Saved data entries:
[Start of section]
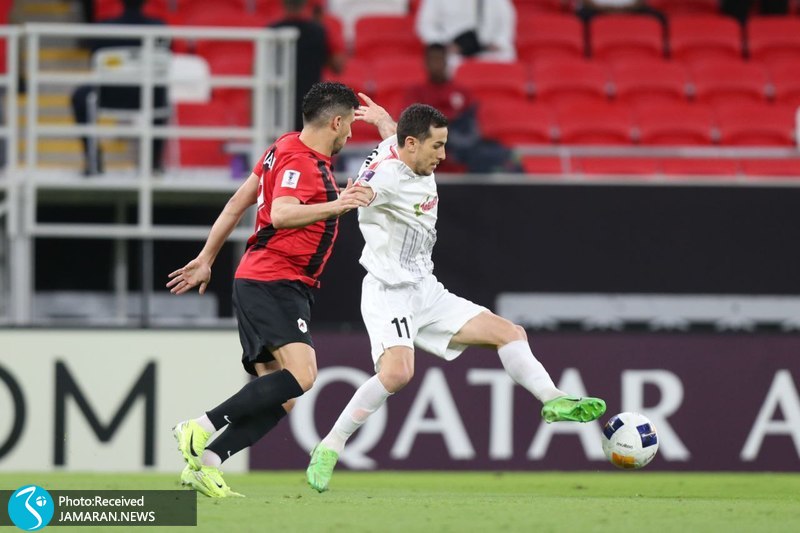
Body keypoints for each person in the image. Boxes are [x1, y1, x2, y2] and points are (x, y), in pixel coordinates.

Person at [305, 102, 607, 493]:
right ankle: (331, 445)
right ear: (413, 145)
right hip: (389, 291)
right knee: (398, 374)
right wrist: (348, 197)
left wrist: (382, 120)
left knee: (509, 333)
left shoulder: (401, 146)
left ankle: (554, 399)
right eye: (437, 146)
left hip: (426, 290)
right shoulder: (387, 176)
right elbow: (369, 187)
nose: (444, 155)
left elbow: (392, 136)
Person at [169, 82, 374, 498]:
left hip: (266, 281)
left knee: (282, 396)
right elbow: (281, 214)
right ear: (336, 122)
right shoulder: (301, 161)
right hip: (273, 280)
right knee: (303, 374)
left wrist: (207, 258)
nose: (351, 133)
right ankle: (200, 426)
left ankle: (207, 464)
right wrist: (339, 203)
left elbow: (237, 203)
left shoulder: (282, 146)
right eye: (351, 124)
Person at [70, 0, 169, 176]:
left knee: (80, 95)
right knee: (161, 91)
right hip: (148, 98)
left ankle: (93, 160)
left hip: (110, 96)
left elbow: (93, 63)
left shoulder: (104, 28)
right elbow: (164, 64)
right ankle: (153, 163)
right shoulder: (159, 28)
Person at [403, 43, 521, 173]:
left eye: (439, 59)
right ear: (426, 63)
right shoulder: (415, 94)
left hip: (463, 148)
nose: (436, 64)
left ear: (446, 62)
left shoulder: (462, 92)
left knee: (502, 155)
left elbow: (473, 126)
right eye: (433, 60)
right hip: (432, 148)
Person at [270, 0, 346, 131]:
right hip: (309, 105)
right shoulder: (318, 32)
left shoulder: (272, 32)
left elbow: (257, 70)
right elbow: (337, 66)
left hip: (277, 107)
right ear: (305, 4)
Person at [415, 0, 517, 68]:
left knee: (506, 58)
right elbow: (425, 26)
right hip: (453, 52)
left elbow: (506, 22)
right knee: (441, 64)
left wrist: (498, 42)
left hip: (488, 50)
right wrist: (445, 45)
[End of section]
• **HOW TO COMPLETE THIS TASK**: Say how many lines in the records hold the word "elbow", giving the number by itself.

• **ANSWER TO THE PROBLEM**: 11